Likewise, another common belief—that the brain is fully developed by age four—is also a fiction. Dr. Russell-Chapin laughs as she tells her students’ parents to stop asking their children, “What were you thinking?” Citing new evidence that the brain continues to develop until about age 24, she exclaims, “They weren’t thinking! Their prefrontal cortex isn’t fully developed yet!”
She also expresses frustration with those who stop exercising their bodies and brains as they age, believing that older age means inactivity. She describes a study conducted by Dr. Norman Doige, from his book, The Brain That Changes Itself. Dr. Doige’s research on neuroplasticity proves that the brain continues to build new neuronal pathways until death.
“[In] autopsies on stroke victims, you can see the dead part of the brain—and that the other part has new neuronal pathways,” says Russell-Chapin. Simply put, we never really stop learning.
“People think you can’t teach an old dog new tricks—that is not true,” she explains. “We can teach old dogs new tricks. We can do it by challenging the brain, through repetition and by constantly moving.”
For info on the symposium or the Center for Collaborative Brain Research, visit bradley.edu/academic/cio/ccbr. a&s
The photo collection on display at The Spark of Living and Dyingsymposium was lent to the Center for Collaborative Brain Research by Obra Social, the social wing of “la Caixa” Foundation, which developed the project in cooperation with the Cajal Institute, the Spanish Council for Scientific Research, the International Brain Research Organization and the Spanish Ministry of Culture.
Dr. Russell-Chapin discovered the collection while attending an international research conference in Milan, Italy, and received permission from the group to display the work in Peoria. “They’re just gorgeous,” she says. “We’re so excited to be putting them together as an art exhibit for this event.”

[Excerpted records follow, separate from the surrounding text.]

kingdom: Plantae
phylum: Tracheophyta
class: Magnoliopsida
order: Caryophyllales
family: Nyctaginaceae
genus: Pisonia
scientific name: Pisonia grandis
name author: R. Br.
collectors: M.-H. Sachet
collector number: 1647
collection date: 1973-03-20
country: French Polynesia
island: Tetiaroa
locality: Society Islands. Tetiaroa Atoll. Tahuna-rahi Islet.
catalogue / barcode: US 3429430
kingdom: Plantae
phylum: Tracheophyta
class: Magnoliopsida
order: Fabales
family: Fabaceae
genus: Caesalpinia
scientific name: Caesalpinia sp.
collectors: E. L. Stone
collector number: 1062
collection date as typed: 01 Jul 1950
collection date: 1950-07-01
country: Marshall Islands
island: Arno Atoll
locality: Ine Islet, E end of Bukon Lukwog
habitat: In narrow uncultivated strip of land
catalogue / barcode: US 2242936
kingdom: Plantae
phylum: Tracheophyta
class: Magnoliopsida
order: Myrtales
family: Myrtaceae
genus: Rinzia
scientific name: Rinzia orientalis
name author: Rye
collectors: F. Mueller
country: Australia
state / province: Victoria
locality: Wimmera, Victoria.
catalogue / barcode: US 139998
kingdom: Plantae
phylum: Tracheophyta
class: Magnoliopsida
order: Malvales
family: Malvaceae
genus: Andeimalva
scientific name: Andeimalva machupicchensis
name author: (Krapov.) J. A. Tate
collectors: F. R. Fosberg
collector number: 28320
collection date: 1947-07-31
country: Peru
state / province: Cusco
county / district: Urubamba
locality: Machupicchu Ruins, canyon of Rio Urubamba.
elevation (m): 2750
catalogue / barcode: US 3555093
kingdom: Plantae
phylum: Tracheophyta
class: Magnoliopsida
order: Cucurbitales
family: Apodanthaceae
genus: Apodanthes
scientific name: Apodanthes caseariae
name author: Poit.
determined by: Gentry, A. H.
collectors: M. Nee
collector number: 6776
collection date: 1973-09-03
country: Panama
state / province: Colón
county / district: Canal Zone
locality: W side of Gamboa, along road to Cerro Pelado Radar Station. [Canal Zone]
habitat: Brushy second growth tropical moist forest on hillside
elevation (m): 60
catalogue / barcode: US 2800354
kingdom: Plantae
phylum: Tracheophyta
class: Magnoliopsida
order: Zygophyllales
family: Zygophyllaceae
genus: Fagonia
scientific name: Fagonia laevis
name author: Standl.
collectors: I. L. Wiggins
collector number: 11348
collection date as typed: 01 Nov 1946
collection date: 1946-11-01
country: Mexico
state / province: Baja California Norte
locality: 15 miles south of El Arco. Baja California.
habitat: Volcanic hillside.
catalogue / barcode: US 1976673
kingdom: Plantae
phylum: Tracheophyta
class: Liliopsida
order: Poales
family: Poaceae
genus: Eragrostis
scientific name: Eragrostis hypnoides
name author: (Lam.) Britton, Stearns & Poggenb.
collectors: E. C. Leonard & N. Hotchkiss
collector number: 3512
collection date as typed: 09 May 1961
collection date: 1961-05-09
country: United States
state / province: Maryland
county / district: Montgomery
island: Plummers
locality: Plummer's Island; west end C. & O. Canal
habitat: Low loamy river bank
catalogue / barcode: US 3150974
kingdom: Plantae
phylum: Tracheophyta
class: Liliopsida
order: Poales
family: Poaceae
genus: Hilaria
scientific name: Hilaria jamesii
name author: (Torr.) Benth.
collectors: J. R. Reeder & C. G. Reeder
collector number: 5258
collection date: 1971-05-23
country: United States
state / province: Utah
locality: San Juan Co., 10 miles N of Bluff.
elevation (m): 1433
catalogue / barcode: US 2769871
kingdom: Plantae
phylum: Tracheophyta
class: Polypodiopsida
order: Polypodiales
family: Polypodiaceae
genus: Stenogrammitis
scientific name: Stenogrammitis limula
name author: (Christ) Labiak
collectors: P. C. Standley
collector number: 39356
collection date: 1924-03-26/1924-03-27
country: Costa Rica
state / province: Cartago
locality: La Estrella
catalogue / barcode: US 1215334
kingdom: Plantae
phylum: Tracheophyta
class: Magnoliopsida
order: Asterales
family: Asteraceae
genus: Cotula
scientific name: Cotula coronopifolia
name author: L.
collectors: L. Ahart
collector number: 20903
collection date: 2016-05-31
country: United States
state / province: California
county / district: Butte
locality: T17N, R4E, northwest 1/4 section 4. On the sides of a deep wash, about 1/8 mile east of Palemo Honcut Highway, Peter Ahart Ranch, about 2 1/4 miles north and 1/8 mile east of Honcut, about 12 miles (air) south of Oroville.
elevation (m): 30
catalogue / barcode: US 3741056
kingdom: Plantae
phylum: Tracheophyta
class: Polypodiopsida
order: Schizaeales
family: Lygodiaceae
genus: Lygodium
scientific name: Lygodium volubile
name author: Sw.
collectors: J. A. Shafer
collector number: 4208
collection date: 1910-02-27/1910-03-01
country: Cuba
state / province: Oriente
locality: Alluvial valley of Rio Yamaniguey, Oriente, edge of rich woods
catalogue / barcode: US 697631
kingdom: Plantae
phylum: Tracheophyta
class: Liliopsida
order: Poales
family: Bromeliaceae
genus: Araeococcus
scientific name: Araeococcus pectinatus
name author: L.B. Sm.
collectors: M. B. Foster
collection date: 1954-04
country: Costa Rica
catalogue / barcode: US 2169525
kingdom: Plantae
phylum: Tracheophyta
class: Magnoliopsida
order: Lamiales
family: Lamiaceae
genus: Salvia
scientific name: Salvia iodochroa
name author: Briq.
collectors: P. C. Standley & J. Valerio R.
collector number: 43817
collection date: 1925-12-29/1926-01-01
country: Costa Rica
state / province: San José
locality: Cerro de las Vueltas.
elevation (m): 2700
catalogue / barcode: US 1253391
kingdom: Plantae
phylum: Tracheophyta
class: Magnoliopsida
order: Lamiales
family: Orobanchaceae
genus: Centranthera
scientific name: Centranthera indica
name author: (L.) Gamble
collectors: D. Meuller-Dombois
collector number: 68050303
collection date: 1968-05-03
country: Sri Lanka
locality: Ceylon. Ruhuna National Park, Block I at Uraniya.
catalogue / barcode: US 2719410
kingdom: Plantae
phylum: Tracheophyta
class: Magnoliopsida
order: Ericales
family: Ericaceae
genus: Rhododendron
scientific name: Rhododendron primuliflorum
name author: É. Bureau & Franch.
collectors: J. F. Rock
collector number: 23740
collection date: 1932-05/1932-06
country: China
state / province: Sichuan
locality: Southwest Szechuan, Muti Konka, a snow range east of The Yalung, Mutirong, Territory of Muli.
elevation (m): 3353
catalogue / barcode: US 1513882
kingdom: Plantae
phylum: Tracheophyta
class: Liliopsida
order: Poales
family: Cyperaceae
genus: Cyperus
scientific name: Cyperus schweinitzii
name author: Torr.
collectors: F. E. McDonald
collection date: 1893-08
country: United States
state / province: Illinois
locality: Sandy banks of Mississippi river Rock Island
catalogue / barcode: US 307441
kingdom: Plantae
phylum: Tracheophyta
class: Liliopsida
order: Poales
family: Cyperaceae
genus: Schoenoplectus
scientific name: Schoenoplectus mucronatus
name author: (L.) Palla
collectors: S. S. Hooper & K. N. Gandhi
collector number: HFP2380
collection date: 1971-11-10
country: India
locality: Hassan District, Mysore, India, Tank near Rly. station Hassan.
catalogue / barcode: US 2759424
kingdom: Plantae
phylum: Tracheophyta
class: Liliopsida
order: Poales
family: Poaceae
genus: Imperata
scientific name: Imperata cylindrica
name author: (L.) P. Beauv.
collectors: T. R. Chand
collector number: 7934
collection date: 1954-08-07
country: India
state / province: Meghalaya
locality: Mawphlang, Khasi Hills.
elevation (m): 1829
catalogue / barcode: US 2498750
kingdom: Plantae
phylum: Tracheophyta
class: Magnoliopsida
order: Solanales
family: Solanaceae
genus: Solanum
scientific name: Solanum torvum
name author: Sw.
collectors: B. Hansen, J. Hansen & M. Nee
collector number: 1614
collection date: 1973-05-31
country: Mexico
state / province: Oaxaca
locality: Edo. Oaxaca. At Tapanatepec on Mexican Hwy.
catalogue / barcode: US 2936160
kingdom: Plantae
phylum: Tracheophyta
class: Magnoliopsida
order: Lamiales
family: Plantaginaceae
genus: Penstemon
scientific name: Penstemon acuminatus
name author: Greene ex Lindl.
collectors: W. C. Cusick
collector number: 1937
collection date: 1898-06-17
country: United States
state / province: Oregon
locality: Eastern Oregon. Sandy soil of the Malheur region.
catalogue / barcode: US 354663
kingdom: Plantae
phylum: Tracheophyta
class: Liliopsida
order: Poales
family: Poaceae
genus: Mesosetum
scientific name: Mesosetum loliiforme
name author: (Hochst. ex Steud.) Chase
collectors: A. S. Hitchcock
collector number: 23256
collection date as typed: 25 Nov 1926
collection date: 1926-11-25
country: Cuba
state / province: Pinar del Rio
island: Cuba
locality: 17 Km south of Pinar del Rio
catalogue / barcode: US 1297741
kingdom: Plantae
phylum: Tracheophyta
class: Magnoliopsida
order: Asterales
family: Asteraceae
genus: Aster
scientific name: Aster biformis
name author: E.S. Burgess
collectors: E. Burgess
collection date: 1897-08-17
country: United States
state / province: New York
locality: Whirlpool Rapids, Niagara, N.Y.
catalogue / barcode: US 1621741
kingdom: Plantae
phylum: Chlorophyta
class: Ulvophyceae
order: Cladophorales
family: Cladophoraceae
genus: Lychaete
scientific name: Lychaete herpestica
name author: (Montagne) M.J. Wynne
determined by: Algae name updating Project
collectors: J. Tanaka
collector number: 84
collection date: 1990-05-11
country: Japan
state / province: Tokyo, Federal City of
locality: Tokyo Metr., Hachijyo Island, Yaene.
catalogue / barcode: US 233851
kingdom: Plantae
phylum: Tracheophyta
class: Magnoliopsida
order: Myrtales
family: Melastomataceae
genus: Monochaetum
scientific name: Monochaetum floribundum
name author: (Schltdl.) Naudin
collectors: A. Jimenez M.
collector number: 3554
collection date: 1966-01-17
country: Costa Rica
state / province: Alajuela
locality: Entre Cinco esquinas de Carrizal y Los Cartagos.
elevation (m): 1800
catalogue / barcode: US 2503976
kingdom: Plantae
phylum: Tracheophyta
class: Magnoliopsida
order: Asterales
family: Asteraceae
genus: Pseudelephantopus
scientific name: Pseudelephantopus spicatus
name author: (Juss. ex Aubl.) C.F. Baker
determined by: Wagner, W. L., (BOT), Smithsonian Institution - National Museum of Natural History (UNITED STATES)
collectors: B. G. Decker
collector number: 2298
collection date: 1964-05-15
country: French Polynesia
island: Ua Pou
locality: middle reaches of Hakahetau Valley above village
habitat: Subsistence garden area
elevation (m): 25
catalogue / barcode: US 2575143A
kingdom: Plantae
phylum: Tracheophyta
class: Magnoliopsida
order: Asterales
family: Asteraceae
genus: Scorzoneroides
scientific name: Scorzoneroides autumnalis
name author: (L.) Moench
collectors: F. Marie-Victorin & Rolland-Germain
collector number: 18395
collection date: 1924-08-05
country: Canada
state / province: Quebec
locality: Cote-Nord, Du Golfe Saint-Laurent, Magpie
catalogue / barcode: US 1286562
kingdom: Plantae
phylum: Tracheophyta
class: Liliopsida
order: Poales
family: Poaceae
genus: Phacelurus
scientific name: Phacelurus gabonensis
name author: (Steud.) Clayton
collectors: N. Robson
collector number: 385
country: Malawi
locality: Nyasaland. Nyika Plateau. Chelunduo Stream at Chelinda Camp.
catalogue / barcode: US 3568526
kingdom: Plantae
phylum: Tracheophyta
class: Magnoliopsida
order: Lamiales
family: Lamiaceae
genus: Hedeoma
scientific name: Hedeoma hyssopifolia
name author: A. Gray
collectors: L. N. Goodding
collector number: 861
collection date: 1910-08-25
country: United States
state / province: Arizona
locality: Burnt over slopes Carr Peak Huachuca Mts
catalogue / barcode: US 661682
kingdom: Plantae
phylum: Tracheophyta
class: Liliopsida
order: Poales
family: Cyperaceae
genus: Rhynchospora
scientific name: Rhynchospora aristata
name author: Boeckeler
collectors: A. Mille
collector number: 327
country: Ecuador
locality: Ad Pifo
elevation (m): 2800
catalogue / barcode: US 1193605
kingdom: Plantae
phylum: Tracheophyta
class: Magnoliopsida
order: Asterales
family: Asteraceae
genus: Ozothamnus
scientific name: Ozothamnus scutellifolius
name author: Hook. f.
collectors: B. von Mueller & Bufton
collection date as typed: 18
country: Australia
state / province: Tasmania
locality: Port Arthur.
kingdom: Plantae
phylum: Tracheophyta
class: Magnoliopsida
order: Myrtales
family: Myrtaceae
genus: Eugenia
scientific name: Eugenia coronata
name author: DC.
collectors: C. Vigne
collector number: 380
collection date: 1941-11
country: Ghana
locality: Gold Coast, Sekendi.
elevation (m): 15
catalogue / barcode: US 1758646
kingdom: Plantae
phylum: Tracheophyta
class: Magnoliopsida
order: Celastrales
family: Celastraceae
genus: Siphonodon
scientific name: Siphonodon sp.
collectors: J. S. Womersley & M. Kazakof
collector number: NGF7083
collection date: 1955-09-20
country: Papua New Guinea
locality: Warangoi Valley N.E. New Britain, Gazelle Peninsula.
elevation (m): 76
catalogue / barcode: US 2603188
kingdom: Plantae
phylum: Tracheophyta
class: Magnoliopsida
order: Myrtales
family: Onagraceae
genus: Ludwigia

Obra Social’s project celebrates the centennial anniversary of Spanish neuroscientist Santiago Ramón y Cajal’s reception of the Nobel Prize for Medicine and Physiology. Cajal worked to advance neuron theory and was able to observe microscopic images as no one ever had before. The photographs celebrate his microscopic work, which provided “entry into a world that would otherwise be invisible,” says Jorge Wagensberg, director of the environment and science division at “la Caixa” Foundation.
The selected entries were chosen from more than 400 submitted images from 62 laboratories around the world. The sheer volume of entries demonstrates “the development of observation techniques since Cajal’s time,” says Jose F. de Conrado, general director of “la Caixa” Foundation. The goal, he says, is to bring together “scientists, humanists and the general public…to explore the possibilities of combining scientific research with creativity and education.”